Amin, campione di scacchi a 12 anni
Amin, campione di scacchi a 12 anni

Vicenza, 2 dicembre 2019 - "L’ultimo appello, disperato, è di oltre un mese fa. Di nascosto, dal cellulare della madre, mi scrive su Whatsapp: ’Aiutami, sono a Dubai, la mamma mi sta portando in Bangladesh!‘ Poi più nulla. Solo un silenzio lungo settimane. E un dubbio atroce che non riesco a togliermi dalla testa: che possa essergli successo qualcosa». L’ultimo capitolo della storia del piccolo Amin (nome di fantasia), dodicenne di origini bengalesi campione di scacchi, nato e cresciuto a Montecchio, nel Vicentino, si chiude con quell’angosciante richiesta di aiuto all’uomo che ha sempre considerato «come un padre». Si tratta di Carlo Bertola, 58 anni, architetto di Montecchio che ha preso a cuore la vicenda di questo ragazzino «portato via dall’Italia insieme ai suoi due fratellini perché troppo studioso, troppo integrato e troppo italiano». È proprio Bertola che prova a ricostruire gli intrecci di una vicenda drammatica che parte da lontano.

Amin è stato portato via dalla madre a fine ottobre...
«Sono spaventato. Perché proprio la mamma gli diceva: ‘se continuni a fare il ribelle ti porto in Bangladesh e ti uccido’».

Quando inizia questa storia?
«Ho conosciuto Amin 7 anni fa quando frequentava la materna con mio figlio, nato con una disabilità che gli impediva di parlare. Anche Amin non parlava, ma perché conosceva solo il bengalese. Lui e mio figlio sono diventati inseparabili. In prima elementare è stato bocciato, così ho proposto ai genitori di aiutarlo nei compiti. Lui e il fratellino hanno preso a studiare a casa mia, spesso si andava al cinema o in pizzeria tutti insieme».

Le cose migliorano?
«Sì, tantissimo. A giugno Amin esce dalle elementari con tutti 10, il primo della classe. Era sempre più bravo, si faceva voler bene da tutti. Una volta imparato l’italiano, scopre anche la lettura. Gli compravo due libri per volta. Era felice. Interessato fin dal primo volume che ha sfogliato, la saga di Sandokan, per poi interessarsi ad Anna Frank e Primo Levi, Sepulveda e Allende».
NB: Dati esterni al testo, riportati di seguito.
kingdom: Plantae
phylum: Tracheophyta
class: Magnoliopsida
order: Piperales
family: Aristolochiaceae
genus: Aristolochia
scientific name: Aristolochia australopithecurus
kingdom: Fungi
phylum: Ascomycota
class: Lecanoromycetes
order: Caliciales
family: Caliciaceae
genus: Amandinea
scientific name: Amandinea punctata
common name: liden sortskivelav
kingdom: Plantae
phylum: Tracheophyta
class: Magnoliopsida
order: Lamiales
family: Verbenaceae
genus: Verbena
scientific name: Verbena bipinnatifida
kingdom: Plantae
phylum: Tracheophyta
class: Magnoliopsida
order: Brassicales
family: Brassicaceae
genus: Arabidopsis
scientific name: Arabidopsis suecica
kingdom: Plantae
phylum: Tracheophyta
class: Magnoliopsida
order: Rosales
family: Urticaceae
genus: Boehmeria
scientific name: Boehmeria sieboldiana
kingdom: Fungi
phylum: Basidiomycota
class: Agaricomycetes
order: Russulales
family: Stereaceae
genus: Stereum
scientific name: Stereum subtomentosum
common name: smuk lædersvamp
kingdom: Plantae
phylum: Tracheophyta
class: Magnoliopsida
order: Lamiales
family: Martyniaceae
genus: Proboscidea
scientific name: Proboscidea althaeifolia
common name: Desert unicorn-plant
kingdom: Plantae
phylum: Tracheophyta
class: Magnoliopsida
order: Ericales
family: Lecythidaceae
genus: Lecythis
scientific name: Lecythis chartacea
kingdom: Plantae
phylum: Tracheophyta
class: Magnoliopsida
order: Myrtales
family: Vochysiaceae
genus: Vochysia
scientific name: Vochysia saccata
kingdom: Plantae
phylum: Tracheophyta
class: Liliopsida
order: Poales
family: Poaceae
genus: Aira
In tutto questo anche la grande passione per gli scacchi.
«Per lui e i suoi due fratellini non esistevano sport, così ho regalato loro la mia scacchiera. Un’idea che mi è venuta leggendo ‘La regina bambina’, la storia vera di Phiona Mutesi, bimba ugandese cresciuta nella baraccopoli e diventata campionessa internazionale di scacchi».

Presto Amin dimostra di essere dotato...
«Molto velocemente vince nei tornei giovanili, mostrando le coppe con orgoglio. Ma a questo punto cambiano le cose».

Si spieghi.
«Il futuro che gli hanno destinato i suoi genitori non comprende istruzione e divertimento, finito l’obbligo scolastico avrebbe subito dovuto lavorare. Così iniziano a detestare lui e me».

Cosa succede esattamente?
«Amin a casa sempre più spesso viene insultato, maltrattato, picchiato, con i genitori che non accettano il suo stile di vita da occidentale. Spesso non gli davano nemeno da mangiare».

Bertola, lei in che modo interviene?
«Denuncio tutto alla scuola primaria, alla media, ai servizi sociali, all’Ufficio ‘Tutela Minori’. È qui che mesi fa, ben prima della partenza dei bimbi, consegno le chat con cui Amin sfogava le sue sofferenze».

Cosa c’era scritto?
«Di tutto. Mi scriveva di nascosto: ‘Carlo, non riesco più a sopportare quei due. Mi hanno picchiato, insultato, mi volevano buttare fuori di casa... ho pensato di suicidarmi».

Messaggi, temi, foto di graffi e lividi. Il dossier è stato inviato anche al presidente della Repubblica?
«Sì. Amin e i suoi 2 fratellini sono nati qui e studiano nelle nostre scuole, abbiamo il dovere di prenderci cura di loro. Mi dicano almeno come stanno».